Task directions: Set down the full listing exactly as given. Any pictures are to be left out.

^^^^^^^^^^^^^^^^

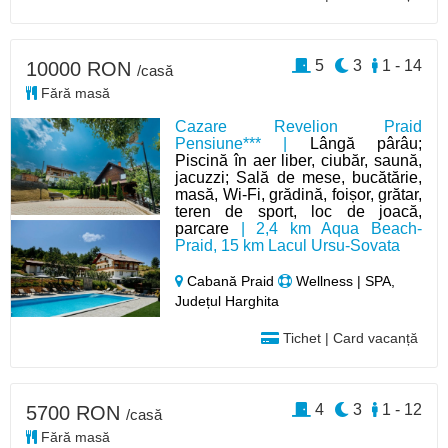
5
3
1 - 14
10000 RON
/casă
Fără masă
Cazare Revelion Praid
Pensiune*** |
Lângă pârâu;
Piscină în aer liber, ciubăr, saună,
jacuzzi; Sală de mese, bucătărie,
masă, Wi-Fi, grădină, foișor, grătar,
teren de sport, loc de joacă,
parcare
| 2,4 km Aqua Beach-
Praid, 15 km Lacul Ursu-Sovata
Cabană Praid
Wellness | SPA,
Județul Harghita
Tichet | Card vacanță
4
3
1 - 12
5700 RON
/casă
Fără masă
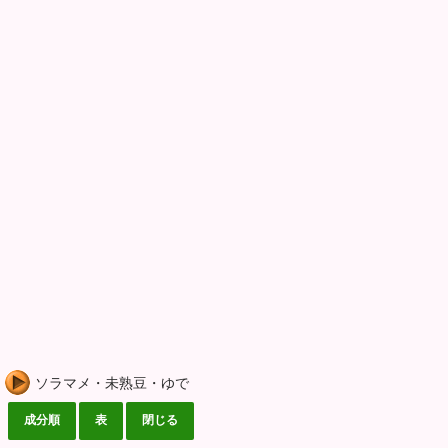
ソラマメ・未熟豆・ゆで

^^^^^^^^^^^^^^^^

Response:
5
3
1 - 14
10000 RON
/casă
Fără masă
Cazare Revelion Praid
Pensiune*** |
Lângă pârâu;
Piscină în aer liber, ciubăr, saună,
jacuzzi; Sală de mese, bucătărie,
masă, Wi-Fi, grădină, foișor, grătar,
teren de sport, loc de joacă,
parcare
| 2,4 km Aqua Beach-
Praid, 15 km Lacul Ursu-Sovata
Cabană Praid
Wellness | SPA,
Județul Harghita
Tichet | Card vacanță
4
3
1 - 12
5700 RON
/casă
Fără masă
ソラマメ・未熟豆・ゆで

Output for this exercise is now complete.